Wakil Ketua KPK Alexander Marwata mengamini, pihaknya mendapat informasi dana yang disunat dari setiap paket sembako Rp100 ribu dari nilai setiap paket sembako Rp300 ribu.

"Kalau informasi di luar sih, wah itu dari Rp 300.000, paling yang sampai ke tangan masyarakat Rp 200 (ribu), katanya, kan gitu," kata Alex di Gedung KPK, Jakarta, Senin, 14 Desember.

Alex mengatakan, pihaknya akan mendalami informasi ini. "Prinsipnya tentu setiap keterangan, sekecil informasi apapun akan didalami penyidik," kata Alex. 

Alex mengatakan, sejauh ini yang didalami penyidik nilainya memang Rp 10.000 per paket. Namun, Alex menegaskan, pihaknya masih akan terus mengembangkan dan mengusut kasus dugaan suap pengadaan bansos yang menjerat Juliari dan empat tersangka lainnya tersebut. 

Adapun Koordinator MAKI, Boyamin Saiman seblumnya menduga, nilai yang diselewengkan Menteri Sosial (Mensos) Juliari P. Batubara dan empat tersangka lainnya mencapai Rp 33.000 per paket bansos atau lebih tinggi dari yang disangkakan KPK yakni senilai Rp 10.000 per paket.

"Mungkin MAKI kalau punya bukti (nilai yang dikutip Rp 33.000) atau apa bisa dikomunikasikan ke penyidik atau saya tidak tahu apakah penyidik sudah tahu terkait hal itu," kata Alex. 

Selain soal nilai yang "disunat", Alex mengatakan, penyidik saat ini masih mendalami vendor atau perusahaan-perusahaan yang menjadi rekanan Kemsos dalam pengadaan dan distribusi bansos untuk masyarakat. Tak tertutup kemungkinan, rekanan yang ditunjuk Kemsos  tidak laik.

"Siapa saja sih yang menjadi vendor-vendor yang menyalurkan sembako gitu kan, apakah mereka layak, artinya itu, memang dia punya usahanya itu, pengadaan sembako, atau tiba-tiba perusahaannya baru didirikan kemudian langsung dapat pengerjaan itu.

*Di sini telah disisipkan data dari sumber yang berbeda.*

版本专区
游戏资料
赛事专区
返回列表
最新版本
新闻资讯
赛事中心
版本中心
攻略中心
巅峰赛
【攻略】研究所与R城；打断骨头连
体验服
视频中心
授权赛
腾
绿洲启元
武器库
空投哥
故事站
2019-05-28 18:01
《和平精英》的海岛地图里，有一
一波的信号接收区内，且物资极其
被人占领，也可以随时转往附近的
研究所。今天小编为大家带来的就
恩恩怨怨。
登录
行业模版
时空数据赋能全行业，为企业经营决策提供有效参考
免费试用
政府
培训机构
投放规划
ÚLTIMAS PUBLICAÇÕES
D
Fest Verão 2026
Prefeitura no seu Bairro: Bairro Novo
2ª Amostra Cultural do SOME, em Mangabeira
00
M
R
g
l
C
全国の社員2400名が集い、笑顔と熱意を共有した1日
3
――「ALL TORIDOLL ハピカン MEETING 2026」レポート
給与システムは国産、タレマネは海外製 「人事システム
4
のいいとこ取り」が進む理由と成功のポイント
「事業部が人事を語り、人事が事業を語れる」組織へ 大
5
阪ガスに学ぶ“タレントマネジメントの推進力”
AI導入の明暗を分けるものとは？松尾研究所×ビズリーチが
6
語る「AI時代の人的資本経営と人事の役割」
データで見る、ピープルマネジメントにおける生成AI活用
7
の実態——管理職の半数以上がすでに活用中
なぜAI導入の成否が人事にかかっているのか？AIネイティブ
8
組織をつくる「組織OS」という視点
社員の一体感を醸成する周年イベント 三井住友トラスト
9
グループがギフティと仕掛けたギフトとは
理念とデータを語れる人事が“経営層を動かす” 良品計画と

Tapi kemudian dia (vendor itu) men-subkan ke pihak lain, dia hanya ingin mendapatkan fee, dan itu kan harus kita dalami," kata Alex.

Sejauh ini, terdapat sekitar 272 kontrak terkait pengadaan serta penyaluran paket bansos berupa sembako untuk wilayah Jabodetabek yang sedang didalami penyidik KPK. Alex memastikan, KPK akan mendalami proses pemilihan vendor hingga penyaluran bansos yang sampai ke masyarakat tersebut.

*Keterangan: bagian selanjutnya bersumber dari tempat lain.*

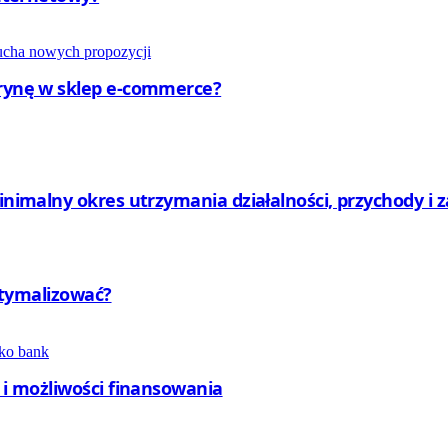
trynę w sklep e-commerce?
minimalny okres utrzymania działalności, przychody i 
optymalizować?
y i możliwości finansowania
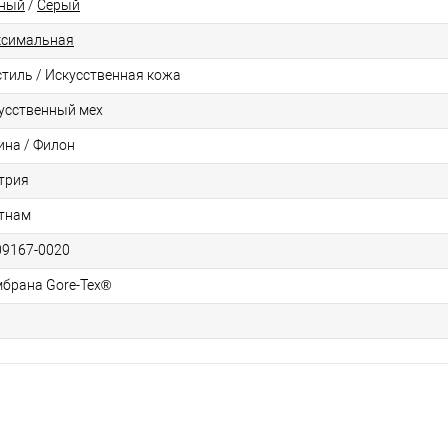
ный
/
Серый
симальная
стиль / Искусственная кожа
усственный мех
ина / Филон
трия
тнам
09167-0020
брана Gore-Tex®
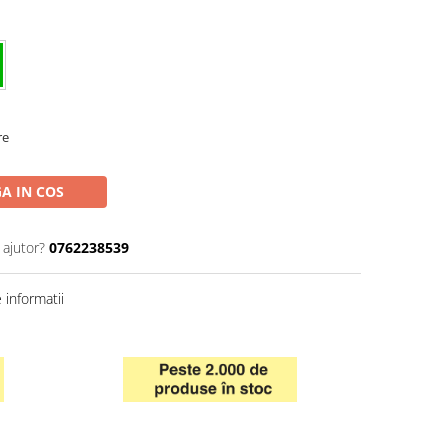
re
A IN COS
 ajutor?
0762238539
informatii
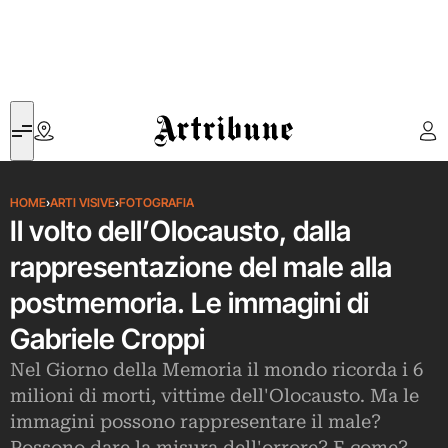
Artribune
HOME
›
ARTI VISIVE
›
FOTOGRAFIA
Il volto dell’Olocausto, dalla
rappresentazione del male alla
postmemoria. Le immagini di
Gabriele Croppi
Nel Giorno della Memoria il mondo ricorda i 6
milioni di morti, vittime dell'Olocausto. Ma le
immagini possono rappresentare il male?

"Jadi prinsipnya kan ada 272 kontrak kalau enggak salah, ya semua harus didalami. Siapa mendapat pekerjaan itu, darimana, atau bagaimana dia mendapatkan pekerjaan itu dan apakah dia melaksanakan penyalhran sembako itu atau hanya, itu tadi, modal bendera doang, di sub-kan, itu semua harus didalami. Kita ingin lihat sebetulnya berapa sih dari anggaran itu yang sampai ke masyarakat," katanya.

Diketahui, KPK menetapkan Menteri Sosial Juliari P. Batubara bersama Adi Wahyono dan Matheus Joko Santoso selaku Pejabat Pembuat Komitmen (PPK) Kemsos serta dua pihak swasta bernama Ardian I.M dan Harry Sidabuke sebagai tersangka kasus dugaan suap bansos wilayah Jabodetabek untuk penanganan Covid-19. 

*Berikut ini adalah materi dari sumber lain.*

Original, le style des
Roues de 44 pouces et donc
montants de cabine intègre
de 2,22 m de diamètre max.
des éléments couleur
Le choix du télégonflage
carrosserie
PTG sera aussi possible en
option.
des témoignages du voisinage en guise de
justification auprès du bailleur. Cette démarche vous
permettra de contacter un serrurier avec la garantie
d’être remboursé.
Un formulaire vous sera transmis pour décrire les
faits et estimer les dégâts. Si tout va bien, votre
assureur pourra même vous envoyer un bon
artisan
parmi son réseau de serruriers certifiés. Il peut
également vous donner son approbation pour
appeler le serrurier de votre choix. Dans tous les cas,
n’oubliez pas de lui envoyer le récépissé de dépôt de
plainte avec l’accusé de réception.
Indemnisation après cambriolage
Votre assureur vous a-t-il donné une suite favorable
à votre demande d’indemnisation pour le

Juliari dan dua anak buahnya diduga menerima suap senilai sekitar Rp 17 miliar dari Ardian dan Harry selaku rekanan Kemsos dalam pengadaan paket bansos COVID-19 untuk wilayah Jabodetabek tahun 2020.

Kasus ini bermula dari pengadaan bansos penanganan COVID-19 berupa paket sembako di Kementerian Sosial tahun 2020 dengan nilai sekitar Rp5,9 triliun dengan total 272 kontrak pengadaan dan dilaksanakan dengan dua periode. 

Juliari selaku Menteri Sosial menujuk Matheus Joko Santoso dan Adi Wahyono sebagai Pejabat Pembuat Komitmen dalam pelaksanaan proyek tersebut dengan cara penunjukkan langsung para rekanan. Diduga disepakati adanya "fee" dari tiap-tiap paket pekerjaan yang harus disetorkan para rekanan kepada Kementerian Sosial melalui Matheus.